- **WHAT YOU HAVE TO DO**
Render every line of text in the records below as a JSON list of strings, one string per line, with blank lines left out. Leave the pictures out of your answer.

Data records
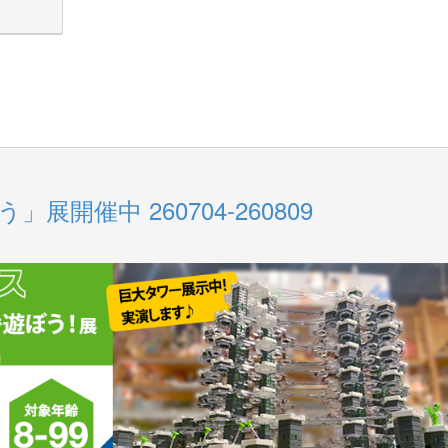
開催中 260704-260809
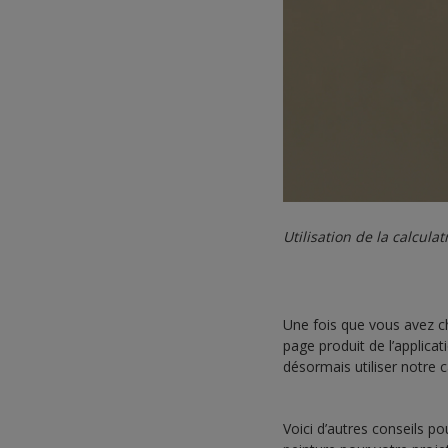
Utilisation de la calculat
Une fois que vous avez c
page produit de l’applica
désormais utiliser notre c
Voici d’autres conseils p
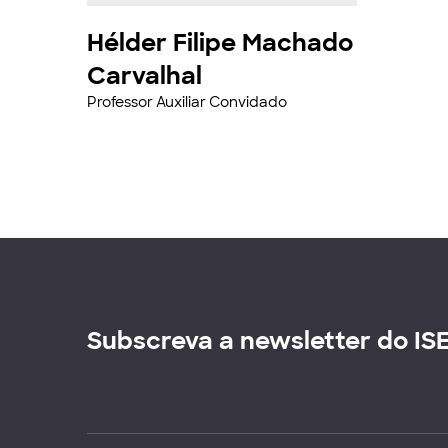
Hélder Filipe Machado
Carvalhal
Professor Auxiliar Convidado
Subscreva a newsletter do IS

- **SOLUTION TO THE PROBLEM**
[
  "開催中 260704-260809",
  "Utilisation de la calculat",
  "Une fois que vous avez c",
  "page produit de l’applica",
  "désormais utiliser notre c",
  "Voici d’autres conseils p",
  "Hélder Filipe Machado",
  "Carvalhal",
  "Professor Auxiliar Convidado",
  "Subscreva a newsletter do IS"
]